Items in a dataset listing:
[Start of Attachment]

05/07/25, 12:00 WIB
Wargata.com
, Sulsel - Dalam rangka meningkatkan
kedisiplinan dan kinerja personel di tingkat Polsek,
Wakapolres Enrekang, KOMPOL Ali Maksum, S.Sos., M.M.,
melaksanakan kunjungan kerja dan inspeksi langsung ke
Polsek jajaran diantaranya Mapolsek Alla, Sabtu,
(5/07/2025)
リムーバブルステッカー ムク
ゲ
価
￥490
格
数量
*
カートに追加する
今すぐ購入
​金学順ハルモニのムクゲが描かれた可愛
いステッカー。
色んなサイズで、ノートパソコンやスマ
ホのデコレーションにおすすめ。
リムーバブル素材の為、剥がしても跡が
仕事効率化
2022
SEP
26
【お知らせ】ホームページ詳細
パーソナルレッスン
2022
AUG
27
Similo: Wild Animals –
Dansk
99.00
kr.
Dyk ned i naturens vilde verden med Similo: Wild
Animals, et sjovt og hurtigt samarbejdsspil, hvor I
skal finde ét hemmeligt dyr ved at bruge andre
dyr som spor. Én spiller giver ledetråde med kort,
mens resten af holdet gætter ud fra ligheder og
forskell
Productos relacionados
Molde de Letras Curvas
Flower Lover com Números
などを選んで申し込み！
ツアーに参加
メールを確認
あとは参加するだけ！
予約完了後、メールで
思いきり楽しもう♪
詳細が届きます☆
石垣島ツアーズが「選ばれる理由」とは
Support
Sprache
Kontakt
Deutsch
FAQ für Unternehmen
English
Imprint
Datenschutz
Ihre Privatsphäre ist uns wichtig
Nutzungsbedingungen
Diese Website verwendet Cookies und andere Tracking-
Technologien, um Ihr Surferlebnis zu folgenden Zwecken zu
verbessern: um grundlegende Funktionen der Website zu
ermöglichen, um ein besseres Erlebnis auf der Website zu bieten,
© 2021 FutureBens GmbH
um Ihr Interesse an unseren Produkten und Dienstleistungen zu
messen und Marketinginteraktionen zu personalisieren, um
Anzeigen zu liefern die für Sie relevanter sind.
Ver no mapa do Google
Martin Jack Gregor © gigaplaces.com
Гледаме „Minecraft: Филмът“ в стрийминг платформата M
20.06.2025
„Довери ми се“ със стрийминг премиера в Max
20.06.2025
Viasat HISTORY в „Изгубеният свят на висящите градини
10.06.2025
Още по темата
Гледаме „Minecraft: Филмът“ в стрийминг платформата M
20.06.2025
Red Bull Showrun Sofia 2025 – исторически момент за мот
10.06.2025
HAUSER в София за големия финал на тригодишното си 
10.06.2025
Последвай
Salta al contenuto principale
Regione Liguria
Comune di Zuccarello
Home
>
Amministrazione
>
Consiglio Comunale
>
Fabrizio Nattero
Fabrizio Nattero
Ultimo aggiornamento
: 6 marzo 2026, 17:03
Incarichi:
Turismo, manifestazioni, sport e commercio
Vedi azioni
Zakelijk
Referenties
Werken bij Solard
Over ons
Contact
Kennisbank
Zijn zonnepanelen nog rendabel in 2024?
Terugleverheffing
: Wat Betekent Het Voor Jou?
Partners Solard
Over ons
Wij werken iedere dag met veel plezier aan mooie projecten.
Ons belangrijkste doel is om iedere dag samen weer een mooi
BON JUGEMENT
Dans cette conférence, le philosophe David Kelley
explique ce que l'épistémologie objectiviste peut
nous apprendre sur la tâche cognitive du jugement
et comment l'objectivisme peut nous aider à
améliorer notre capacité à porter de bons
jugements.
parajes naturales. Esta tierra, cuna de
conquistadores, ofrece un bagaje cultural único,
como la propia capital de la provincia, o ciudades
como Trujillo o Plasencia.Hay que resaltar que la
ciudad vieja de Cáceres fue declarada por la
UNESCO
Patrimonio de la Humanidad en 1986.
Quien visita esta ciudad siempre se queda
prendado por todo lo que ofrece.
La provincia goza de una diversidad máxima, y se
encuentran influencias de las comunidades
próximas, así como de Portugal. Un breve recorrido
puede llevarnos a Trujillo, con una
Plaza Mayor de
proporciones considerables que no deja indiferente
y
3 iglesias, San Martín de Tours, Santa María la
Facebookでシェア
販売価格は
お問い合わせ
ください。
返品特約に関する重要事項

[End of Attachment]

Task objective ▸
Retype every line of the listing above without changing a single character.

Expected answer ▸
05/07/25, 12:00 WIB
Wargata.com
, Sulsel - Dalam rangka meningkatkan
kedisiplinan dan kinerja personel di tingkat Polsek,
Wakapolres Enrekang, KOMPOL Ali Maksum, S.Sos., M.M.,
melaksanakan kunjungan kerja dan inspeksi langsung ke
Polsek jajaran diantaranya Mapolsek Alla, Sabtu,
(5/07/2025)
リムーバブルステッカー ムク
ゲ
価
￥490
格
数量
*
カートに追加する
今すぐ購入
​金学順ハルモニのムクゲが描かれた可愛
いステッカー。
色んなサイズで、ノートパソコンやスマ
ホのデコレーションにおすすめ。
リムーバブル素材の為、剥がしても跡が
仕事効率化
2022
SEP
26
【お知らせ】ホームページ詳細
パーソナルレッスン
2022
AUG
27
Similo: Wild Animals –
Dansk
99.00
kr.
Dyk ned i naturens vilde verden med Similo: Wild
Animals, et sjovt og hurtigt samarbejdsspil, hvor I
skal finde ét hemmeligt dyr ved at bruge andre
dyr som spor. Én spiller giver ledetråde med kort,
mens resten af holdet gætter ud fra ligheder og
forskell
Productos relacionados
Molde de Letras Curvas
Flower Lover com Números
などを選んで申し込み！
ツアーに参加
メールを確認
あとは参加するだけ！
予約完了後、メールで
思いきり楽しもう♪
詳細が届きます☆
石垣島ツアーズが「選ばれる理由」とは
Support
Sprache
Kontakt
Deutsch
FAQ für Unternehmen
English
Imprint
Datenschutz
Ihre Privatsphäre ist uns wichtig
Nutzungsbedingungen
Diese Website verwendet Cookies und andere Tracking-
Technologien, um Ihr Surferlebnis zu folgenden Zwecken zu
verbessern: um grundlegende Funktionen der Website zu
ermöglichen, um ein besseres Erlebnis auf der Website zu bieten,
© 2021 FutureBens GmbH
um Ihr Interesse an unseren Produkten und Dienstleistungen zu
messen und Marketinginteraktionen zu personalisieren, um
Anzeigen zu liefern die für Sie relevanter sind.
Ver no mapa do Google
Martin Jack Gregor © gigaplaces.com
Гледаме „Minecraft: Филмът“ в стрийминг платформата M
20.06.2025
„Довери ми се“ със стрийминг премиера в Max
20.06.2025
Viasat HISTORY в „Изгубеният свят на висящите градини
10.06.2025
Още по темата
Гледаме „Minecraft: Филмът“ в стрийминг платформата M
20.06.2025
Red Bull Showrun Sofia 2025 – исторически момент за мот
10.06.2025
HAUSER в София за големия финал на тригодишното си 
10.06.2025
Последвай
Salta al contenuto principale
Regione Liguria
Comune di Zuccarello
Home
>
Amministrazione
>
Consiglio Comunale
>
Fabrizio Nattero
Fabrizio Nattero
Ultimo aggiornamento
: 6 marzo 2026, 17:03
Incarichi:
Turismo, manifestazioni, sport e commercio
Vedi azioni
Zakelijk
Referenties
Werken bij Solard
Over ons
Contact
Kennisbank
Zijn zonnepanelen nog rendabel in 2024?
Terugleverheffing
: Wat Betekent Het Voor Jou?
Partners Solard
Over ons
Wij werken iedere dag met veel plezier aan mooie projecten.
Ons belangrijkste doel is om iedere dag samen weer een mooi
BON JUGEMENT
Dans cette conférence, le philosophe David Kelley
explique ce que l'épistémologie objectiviste peut
nous apprendre sur la tâche cognitive du jugement
et comment l'objectivisme peut nous aider à
améliorer notre capacité à porter de bons
jugements.
parajes naturales. Esta tierra, cuna de
conquistadores, ofrece un bagaje cultural único,
como la propia capital de la provincia, o ciudades
como Trujillo o Plasencia.Hay que resaltar que la
ciudad vieja de Cáceres fue declarada por la
UNESCO
Patrimonio de la Humanidad en 1986.
Quien visita esta ciudad siempre se queda
prendado por todo lo que ofrece.
La provincia goza de una diversidad máxima, y se
encuentran influencias de las comunidades
próximas, así como de Portugal. Un breve recorrido
puede llevarnos a Trujillo, con una
Plaza Mayor de
proporciones considerables que no deja indiferente
y
3 iglesias, San Martín de Tours, Santa María la
Facebookでシェア
販売価格は
お問い合わせ
ください。
返品特約に関する重要事項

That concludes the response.